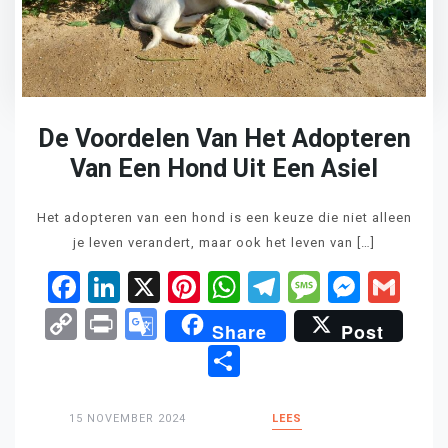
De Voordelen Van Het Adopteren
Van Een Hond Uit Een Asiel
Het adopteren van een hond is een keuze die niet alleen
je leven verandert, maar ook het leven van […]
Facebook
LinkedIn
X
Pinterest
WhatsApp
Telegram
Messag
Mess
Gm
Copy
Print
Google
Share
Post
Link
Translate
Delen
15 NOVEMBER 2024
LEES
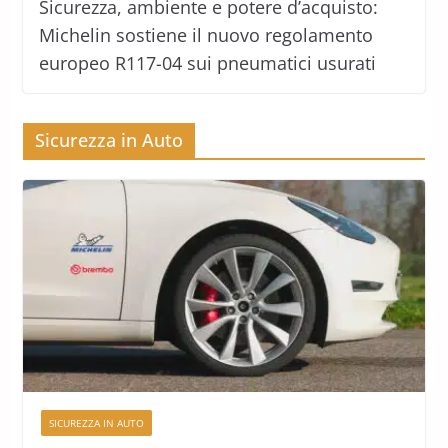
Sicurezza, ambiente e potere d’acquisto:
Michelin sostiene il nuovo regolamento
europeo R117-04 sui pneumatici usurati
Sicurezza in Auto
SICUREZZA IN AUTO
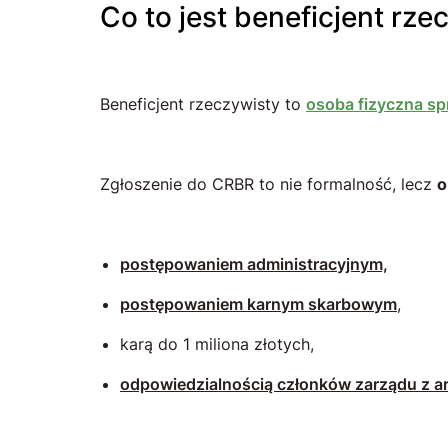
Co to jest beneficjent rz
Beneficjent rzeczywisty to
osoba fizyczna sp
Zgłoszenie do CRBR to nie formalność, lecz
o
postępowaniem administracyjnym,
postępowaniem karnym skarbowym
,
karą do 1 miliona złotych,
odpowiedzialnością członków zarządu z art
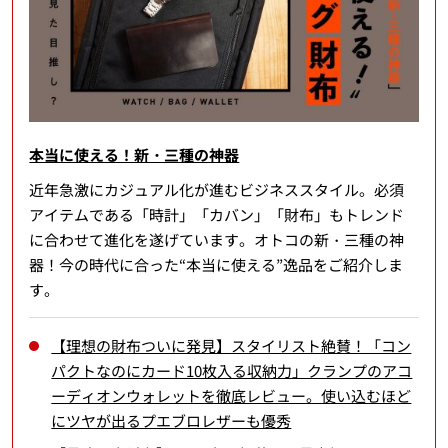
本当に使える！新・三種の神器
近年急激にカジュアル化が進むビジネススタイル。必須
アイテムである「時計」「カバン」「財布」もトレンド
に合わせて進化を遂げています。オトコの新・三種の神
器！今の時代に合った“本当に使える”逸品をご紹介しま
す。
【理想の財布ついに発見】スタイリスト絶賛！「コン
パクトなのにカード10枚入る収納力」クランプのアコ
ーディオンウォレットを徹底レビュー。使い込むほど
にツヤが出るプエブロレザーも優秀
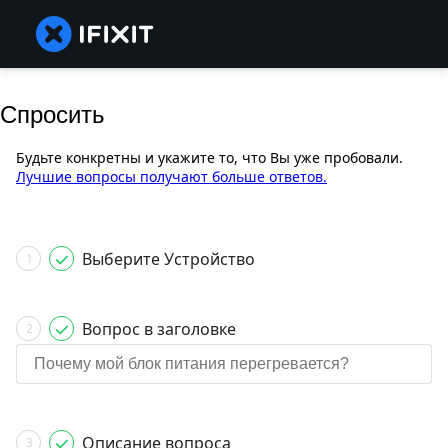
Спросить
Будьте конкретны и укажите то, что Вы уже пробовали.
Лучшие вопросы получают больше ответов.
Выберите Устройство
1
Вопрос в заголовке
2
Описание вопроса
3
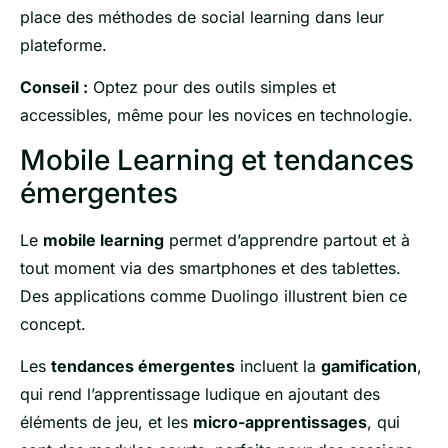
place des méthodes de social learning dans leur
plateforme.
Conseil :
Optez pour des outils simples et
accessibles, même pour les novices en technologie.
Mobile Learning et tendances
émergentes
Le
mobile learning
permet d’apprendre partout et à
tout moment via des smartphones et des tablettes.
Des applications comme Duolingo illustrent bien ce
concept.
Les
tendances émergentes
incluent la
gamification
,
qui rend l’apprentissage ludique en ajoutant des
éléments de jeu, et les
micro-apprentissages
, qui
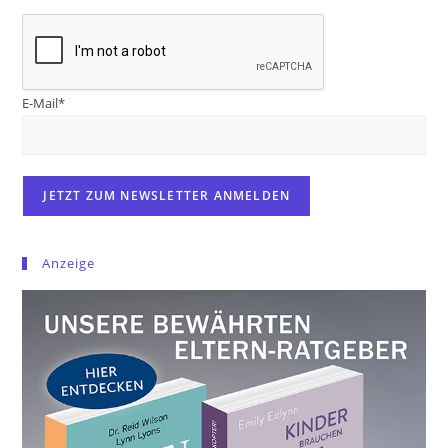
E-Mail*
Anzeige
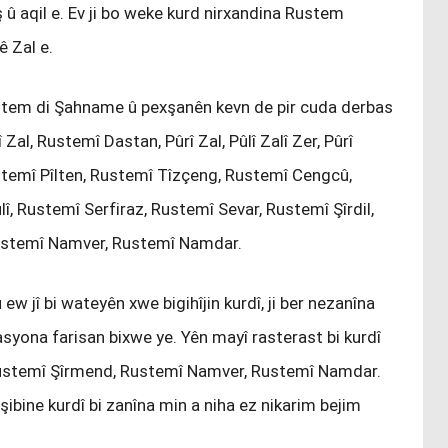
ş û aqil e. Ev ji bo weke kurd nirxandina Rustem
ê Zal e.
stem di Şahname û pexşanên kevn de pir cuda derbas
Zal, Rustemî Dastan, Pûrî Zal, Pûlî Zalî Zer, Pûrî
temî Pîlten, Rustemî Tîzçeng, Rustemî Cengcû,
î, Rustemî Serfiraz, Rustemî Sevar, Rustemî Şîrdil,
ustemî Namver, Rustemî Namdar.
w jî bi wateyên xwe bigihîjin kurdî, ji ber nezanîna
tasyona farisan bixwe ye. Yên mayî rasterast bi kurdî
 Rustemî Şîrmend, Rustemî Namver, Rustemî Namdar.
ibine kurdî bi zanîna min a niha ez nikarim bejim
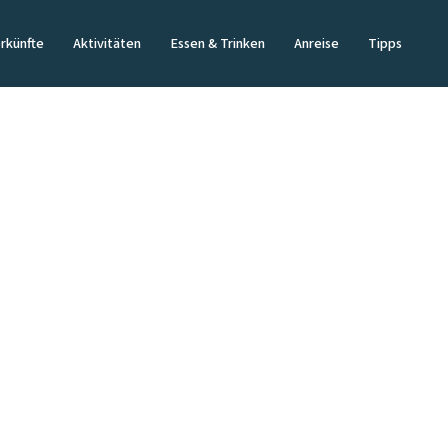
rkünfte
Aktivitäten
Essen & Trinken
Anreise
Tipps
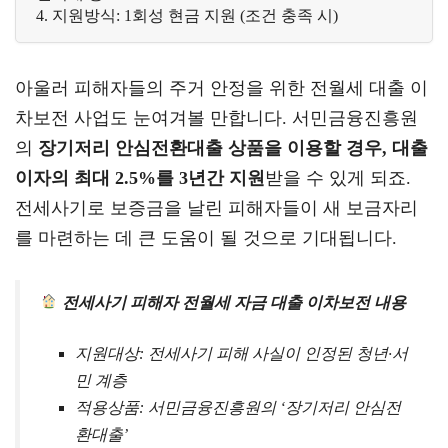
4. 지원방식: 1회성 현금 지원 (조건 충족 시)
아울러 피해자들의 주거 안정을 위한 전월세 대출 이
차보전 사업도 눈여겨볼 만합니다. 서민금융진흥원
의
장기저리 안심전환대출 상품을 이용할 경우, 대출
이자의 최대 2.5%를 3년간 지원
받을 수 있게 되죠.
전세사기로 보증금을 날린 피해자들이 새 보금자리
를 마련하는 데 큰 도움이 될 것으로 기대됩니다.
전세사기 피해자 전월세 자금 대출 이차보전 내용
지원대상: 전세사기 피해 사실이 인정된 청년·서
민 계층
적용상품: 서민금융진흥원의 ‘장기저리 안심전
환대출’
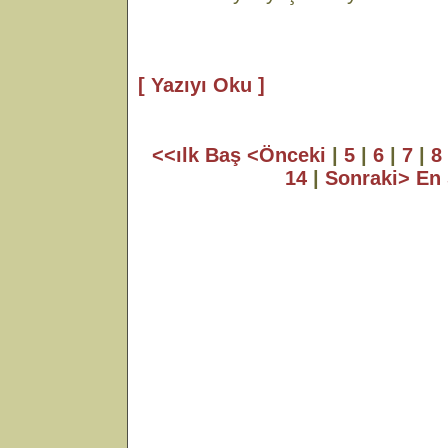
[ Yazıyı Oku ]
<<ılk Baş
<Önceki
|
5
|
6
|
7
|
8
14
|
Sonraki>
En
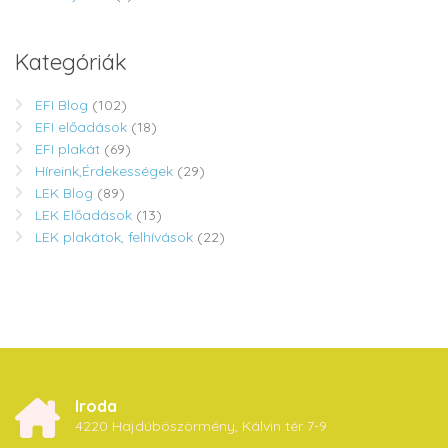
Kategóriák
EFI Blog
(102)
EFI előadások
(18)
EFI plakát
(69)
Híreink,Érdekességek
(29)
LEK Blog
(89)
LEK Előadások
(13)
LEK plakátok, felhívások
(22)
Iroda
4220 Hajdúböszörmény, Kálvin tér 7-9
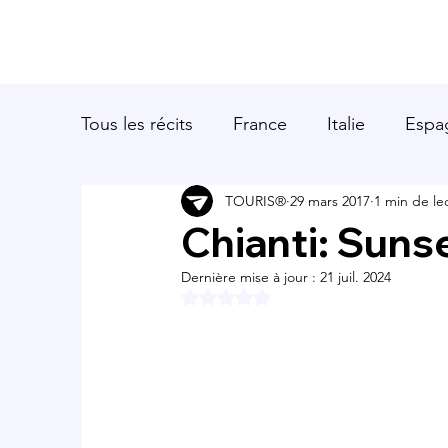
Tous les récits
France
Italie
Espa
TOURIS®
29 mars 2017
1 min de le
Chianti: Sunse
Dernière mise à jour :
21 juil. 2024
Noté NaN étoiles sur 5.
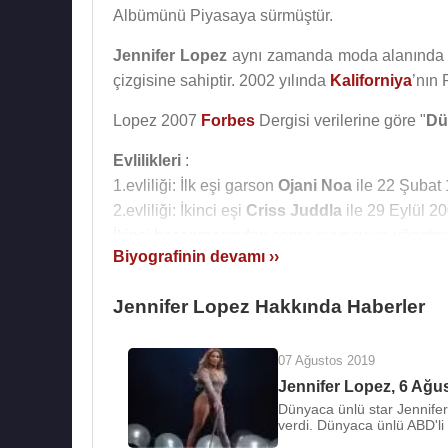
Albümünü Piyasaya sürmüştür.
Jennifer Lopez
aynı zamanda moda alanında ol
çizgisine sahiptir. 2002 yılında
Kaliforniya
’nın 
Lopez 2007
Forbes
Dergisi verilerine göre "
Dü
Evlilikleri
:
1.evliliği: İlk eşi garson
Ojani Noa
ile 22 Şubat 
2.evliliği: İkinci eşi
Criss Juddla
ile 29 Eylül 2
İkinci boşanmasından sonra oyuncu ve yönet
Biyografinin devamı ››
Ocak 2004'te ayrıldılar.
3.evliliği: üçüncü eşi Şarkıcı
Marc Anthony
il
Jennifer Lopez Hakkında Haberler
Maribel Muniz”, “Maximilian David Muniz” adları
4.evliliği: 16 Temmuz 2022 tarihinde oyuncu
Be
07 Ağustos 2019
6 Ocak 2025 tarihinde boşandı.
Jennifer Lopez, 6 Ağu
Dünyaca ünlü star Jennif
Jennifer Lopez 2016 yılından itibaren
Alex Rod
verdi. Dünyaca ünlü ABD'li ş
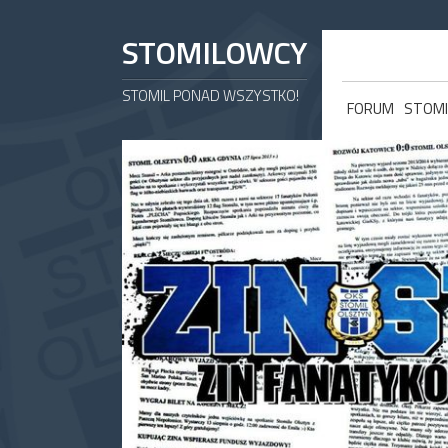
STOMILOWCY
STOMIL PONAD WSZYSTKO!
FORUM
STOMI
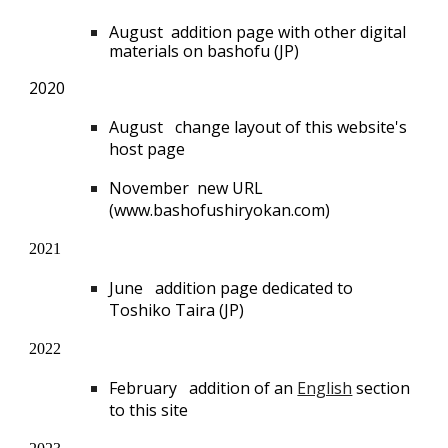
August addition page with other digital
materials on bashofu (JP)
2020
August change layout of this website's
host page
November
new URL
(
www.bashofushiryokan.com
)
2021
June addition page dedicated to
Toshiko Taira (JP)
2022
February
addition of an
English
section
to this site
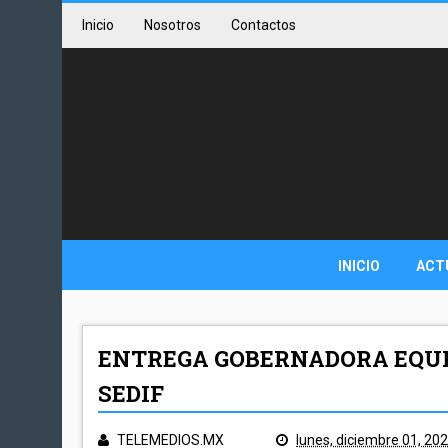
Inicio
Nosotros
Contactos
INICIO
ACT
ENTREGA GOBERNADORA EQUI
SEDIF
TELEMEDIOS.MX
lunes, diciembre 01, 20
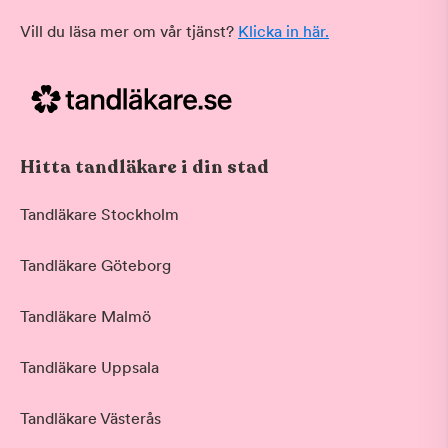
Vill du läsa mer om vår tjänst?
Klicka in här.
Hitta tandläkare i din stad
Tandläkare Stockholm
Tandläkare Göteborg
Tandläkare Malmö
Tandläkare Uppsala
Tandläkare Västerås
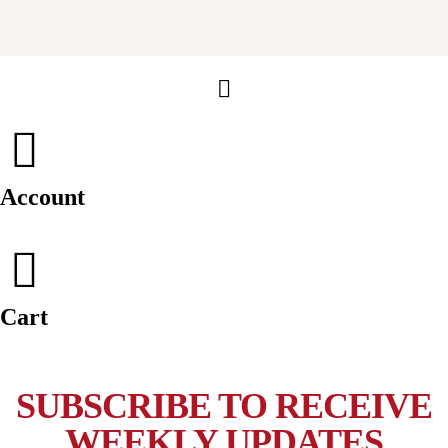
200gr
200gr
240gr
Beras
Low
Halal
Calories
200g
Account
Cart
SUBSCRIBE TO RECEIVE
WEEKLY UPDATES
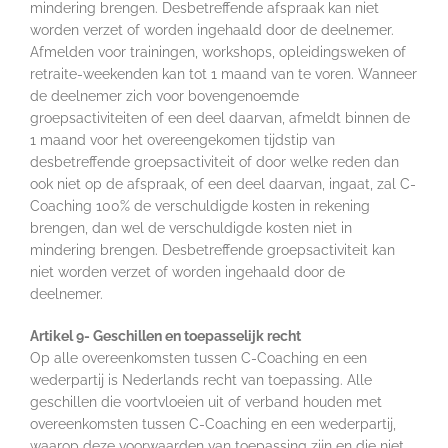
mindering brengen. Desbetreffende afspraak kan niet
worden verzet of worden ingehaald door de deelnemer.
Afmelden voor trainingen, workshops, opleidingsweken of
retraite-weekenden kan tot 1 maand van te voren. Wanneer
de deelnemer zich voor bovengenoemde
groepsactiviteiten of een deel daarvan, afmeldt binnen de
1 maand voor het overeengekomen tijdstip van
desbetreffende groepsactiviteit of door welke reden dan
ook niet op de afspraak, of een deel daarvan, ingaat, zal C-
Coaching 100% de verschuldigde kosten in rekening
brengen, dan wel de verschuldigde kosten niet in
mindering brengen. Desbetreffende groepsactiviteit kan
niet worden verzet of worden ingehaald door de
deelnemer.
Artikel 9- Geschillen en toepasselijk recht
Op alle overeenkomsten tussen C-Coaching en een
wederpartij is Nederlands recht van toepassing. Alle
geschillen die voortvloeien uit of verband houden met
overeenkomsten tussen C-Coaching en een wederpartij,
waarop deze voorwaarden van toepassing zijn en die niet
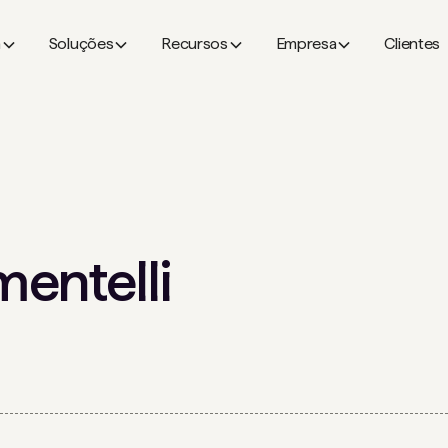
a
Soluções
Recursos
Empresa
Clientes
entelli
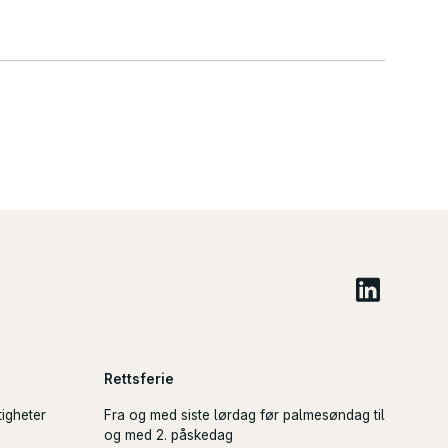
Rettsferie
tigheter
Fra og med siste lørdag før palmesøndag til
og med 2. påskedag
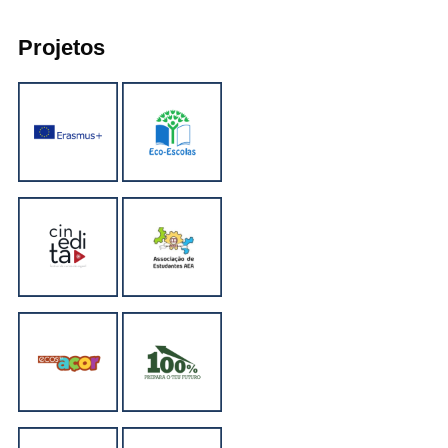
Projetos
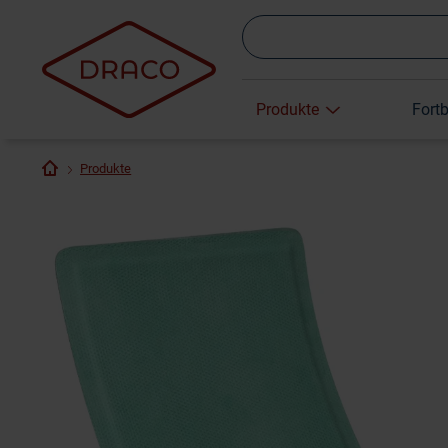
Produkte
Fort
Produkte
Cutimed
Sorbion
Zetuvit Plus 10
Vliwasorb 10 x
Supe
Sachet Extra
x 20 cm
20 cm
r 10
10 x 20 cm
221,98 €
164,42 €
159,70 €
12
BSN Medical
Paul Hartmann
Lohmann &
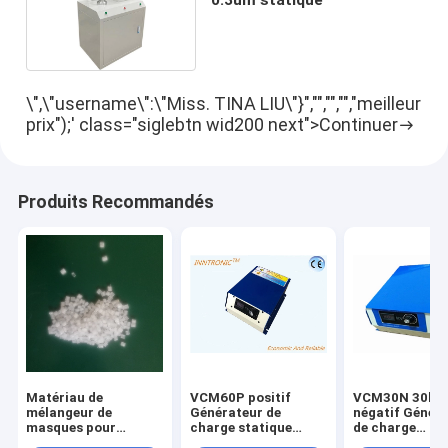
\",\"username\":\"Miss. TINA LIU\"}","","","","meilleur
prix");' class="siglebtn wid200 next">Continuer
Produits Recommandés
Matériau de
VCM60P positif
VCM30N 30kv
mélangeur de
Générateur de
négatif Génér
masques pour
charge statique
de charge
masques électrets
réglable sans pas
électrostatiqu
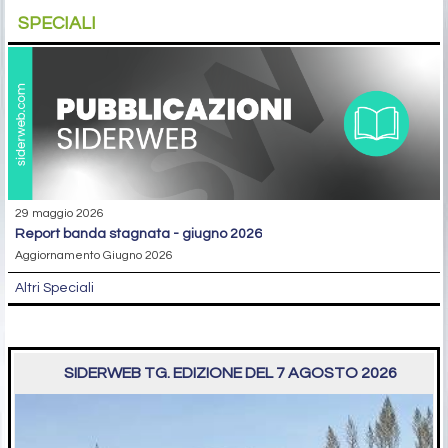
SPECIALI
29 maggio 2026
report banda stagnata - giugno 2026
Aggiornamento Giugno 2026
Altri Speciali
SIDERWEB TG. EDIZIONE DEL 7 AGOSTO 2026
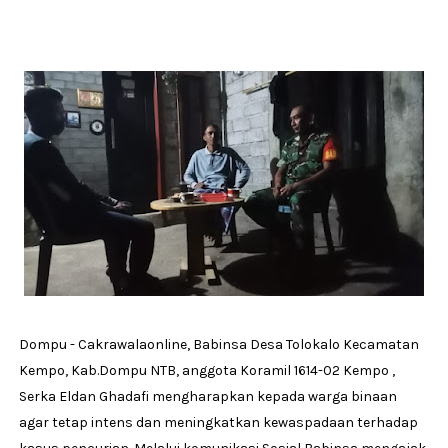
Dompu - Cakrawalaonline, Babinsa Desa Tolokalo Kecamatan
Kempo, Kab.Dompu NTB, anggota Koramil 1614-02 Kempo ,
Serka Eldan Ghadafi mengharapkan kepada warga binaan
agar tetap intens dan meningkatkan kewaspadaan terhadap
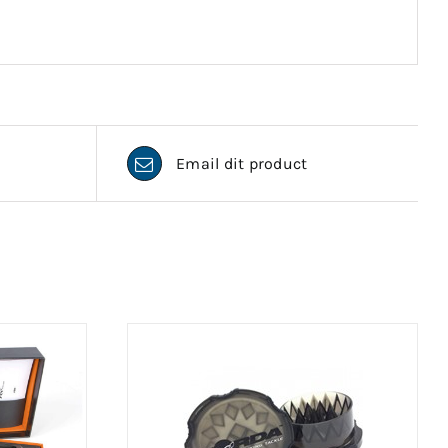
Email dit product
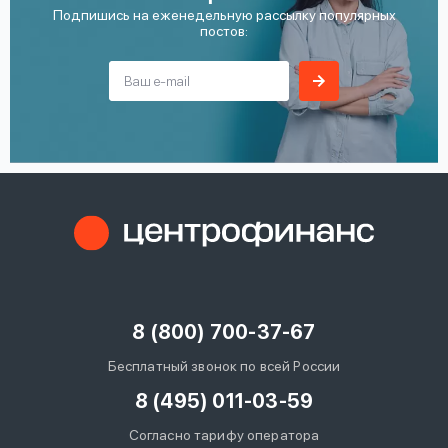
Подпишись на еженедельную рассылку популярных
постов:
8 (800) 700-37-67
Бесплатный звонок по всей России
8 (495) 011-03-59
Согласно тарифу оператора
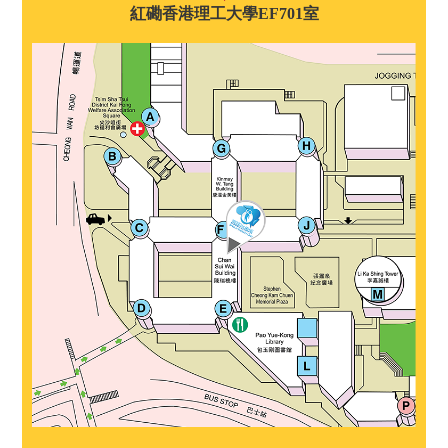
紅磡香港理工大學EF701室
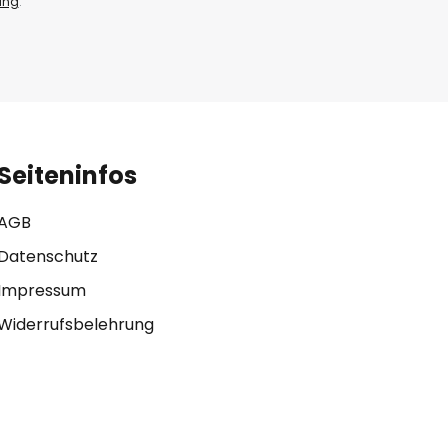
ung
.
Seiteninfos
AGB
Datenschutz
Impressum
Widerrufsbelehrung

.....

→ **TASK TO CARRY OUT**
Return, from the data, each line that has the word "afspraak" in it.

→ **TASK RESPONSE**
mindering brengen. Desbetreffende afspraak kan niet
ook niet op de afspraak, of een deel daarvan, ingaat, zal C-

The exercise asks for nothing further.